GIVEN TEXT ▸

== == ==

Forcing mysql and mongo to launch on a specific node makes sense, but it doesn’t make sense for nginx-reverse. You may scale nginx-reverse across multiple machines, and it is better to avoid dependency on mounted volumes and build own nginx image which includes required files. We’ll do it in the next part.
WordPress also requires a persistent storage to persist plugins, themes, uploaded media files.
To Sum Up
Let’s list the key things we went through:
- how to build an image and strategies for building it (passing everything as arguments and create self-sufficient image — example in the next part);
- how to push an image to a repository
- how to run a container and pass arguments to it (exposed ports, volumes, environment variables);
- how to manage running containers;
- how to manage local repository;
- how to run a cluster with connected services in it using docker-compose.yml;
- how to build and push multiple images using docker-compose.yml;
- how to mount volumes;
- how to pass environment variables;
- how to scale vertically and horizontally;
- how to create create a swarm and add nodes to it;
- how to assign services to run on specific nodes in a cluster.
If you have a clear understanding now of a key role of a docker in a deployment process, and the deployment principles described in this part, I’m pretty sure you’ll be able to deploy yourself to any type of Cloud. They are all identical and use the same concepts.

== == ==

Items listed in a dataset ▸
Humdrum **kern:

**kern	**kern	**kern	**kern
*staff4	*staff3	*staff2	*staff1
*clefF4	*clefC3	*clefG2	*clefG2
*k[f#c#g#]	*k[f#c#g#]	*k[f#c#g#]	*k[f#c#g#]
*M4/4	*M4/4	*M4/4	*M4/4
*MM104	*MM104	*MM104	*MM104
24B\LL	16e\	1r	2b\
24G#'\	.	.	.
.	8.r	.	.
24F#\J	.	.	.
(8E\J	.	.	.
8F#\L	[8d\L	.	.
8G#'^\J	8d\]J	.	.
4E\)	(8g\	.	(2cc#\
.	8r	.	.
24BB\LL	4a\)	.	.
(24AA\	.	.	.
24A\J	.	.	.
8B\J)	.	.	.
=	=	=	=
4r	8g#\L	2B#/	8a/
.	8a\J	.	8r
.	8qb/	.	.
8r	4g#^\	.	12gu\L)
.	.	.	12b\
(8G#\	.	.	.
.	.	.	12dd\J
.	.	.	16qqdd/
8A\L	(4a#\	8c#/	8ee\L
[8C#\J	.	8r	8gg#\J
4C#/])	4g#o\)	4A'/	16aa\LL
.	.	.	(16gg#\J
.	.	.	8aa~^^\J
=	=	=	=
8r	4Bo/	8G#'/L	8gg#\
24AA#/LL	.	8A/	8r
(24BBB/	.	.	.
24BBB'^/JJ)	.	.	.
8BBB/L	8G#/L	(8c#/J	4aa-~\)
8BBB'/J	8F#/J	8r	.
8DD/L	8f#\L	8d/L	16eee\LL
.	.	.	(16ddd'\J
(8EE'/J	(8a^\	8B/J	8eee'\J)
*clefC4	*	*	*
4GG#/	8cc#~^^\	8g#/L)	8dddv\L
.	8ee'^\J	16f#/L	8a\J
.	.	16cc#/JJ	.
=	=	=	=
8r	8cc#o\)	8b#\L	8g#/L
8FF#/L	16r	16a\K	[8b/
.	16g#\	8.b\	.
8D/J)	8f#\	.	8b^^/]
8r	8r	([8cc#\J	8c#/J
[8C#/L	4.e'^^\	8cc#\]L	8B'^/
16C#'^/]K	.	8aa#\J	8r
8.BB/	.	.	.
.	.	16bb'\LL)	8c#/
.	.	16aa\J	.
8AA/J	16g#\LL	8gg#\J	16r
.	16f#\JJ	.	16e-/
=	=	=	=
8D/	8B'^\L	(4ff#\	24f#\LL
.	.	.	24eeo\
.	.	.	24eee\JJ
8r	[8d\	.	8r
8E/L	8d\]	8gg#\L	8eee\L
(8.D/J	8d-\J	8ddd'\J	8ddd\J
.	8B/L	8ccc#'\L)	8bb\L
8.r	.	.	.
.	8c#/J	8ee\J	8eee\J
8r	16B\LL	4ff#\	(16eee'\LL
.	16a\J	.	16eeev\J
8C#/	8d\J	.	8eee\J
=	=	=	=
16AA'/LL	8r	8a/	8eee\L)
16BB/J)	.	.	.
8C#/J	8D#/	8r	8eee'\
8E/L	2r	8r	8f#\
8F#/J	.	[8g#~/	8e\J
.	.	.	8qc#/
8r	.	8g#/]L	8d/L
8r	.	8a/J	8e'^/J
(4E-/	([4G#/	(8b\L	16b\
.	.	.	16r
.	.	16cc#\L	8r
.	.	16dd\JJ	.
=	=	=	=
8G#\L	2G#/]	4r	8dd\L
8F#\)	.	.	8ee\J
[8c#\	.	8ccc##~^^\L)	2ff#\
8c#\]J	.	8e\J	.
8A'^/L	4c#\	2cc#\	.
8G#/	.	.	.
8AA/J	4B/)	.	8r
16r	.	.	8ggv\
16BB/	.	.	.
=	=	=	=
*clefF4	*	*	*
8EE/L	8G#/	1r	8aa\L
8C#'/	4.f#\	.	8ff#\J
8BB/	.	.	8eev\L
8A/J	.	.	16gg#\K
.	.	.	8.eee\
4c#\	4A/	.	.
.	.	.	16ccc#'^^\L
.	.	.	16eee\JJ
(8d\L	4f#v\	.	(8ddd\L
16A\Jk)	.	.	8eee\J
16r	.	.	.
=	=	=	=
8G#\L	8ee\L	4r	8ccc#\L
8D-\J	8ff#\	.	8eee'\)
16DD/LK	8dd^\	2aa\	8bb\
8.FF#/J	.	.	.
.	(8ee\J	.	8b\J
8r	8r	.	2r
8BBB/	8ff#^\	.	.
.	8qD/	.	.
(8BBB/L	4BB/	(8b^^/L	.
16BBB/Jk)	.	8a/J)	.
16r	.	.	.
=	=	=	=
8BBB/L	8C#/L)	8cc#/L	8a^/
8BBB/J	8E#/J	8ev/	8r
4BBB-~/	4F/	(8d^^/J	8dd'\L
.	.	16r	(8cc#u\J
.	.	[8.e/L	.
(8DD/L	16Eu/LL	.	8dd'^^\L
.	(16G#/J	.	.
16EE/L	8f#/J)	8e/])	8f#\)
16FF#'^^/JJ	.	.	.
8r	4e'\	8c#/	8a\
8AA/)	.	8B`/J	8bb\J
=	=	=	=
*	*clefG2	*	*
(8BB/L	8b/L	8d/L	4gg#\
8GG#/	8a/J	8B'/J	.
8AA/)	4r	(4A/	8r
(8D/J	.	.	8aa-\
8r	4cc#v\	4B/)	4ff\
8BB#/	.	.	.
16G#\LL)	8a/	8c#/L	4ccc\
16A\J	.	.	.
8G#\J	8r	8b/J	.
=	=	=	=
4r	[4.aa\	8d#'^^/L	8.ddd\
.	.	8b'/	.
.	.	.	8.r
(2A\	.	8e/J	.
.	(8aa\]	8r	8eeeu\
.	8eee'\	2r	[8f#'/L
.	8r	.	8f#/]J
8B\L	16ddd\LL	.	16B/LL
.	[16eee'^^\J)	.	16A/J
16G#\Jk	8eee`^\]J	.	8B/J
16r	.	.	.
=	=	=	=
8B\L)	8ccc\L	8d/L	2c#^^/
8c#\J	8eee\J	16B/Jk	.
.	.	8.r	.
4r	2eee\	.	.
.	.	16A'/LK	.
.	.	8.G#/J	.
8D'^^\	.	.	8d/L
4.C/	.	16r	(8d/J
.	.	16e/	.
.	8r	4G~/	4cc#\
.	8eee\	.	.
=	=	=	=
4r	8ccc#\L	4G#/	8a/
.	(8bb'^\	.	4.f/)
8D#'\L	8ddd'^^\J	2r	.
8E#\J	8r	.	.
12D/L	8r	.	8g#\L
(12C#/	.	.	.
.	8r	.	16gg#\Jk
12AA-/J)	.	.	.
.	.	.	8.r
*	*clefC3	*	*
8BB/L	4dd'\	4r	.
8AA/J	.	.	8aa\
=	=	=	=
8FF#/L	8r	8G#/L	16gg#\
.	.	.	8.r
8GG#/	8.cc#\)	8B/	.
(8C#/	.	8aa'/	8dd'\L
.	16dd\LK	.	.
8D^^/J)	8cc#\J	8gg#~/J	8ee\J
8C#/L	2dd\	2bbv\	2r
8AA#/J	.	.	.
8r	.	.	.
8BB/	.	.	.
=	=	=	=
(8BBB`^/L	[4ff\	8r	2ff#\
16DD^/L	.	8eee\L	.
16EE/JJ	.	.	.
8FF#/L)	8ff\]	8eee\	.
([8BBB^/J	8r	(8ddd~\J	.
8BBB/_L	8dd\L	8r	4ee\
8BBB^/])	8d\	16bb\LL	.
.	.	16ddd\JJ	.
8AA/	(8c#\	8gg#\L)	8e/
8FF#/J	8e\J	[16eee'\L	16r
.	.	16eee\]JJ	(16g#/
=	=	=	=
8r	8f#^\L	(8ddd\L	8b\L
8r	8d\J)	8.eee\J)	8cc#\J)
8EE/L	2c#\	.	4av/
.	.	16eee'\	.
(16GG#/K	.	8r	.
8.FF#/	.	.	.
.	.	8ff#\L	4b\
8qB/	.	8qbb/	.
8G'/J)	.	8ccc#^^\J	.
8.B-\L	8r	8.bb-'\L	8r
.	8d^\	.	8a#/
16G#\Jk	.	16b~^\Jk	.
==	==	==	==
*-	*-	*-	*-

== == ==

DIRECTIONS FOR THIS TASK ▸ List the three things that WordPress needs persistent storage for, according to the Docker deployment text. These records were drawn from a different source than the text.

WRITTEN SOLUTION ▸ plugins, themes, uploaded media files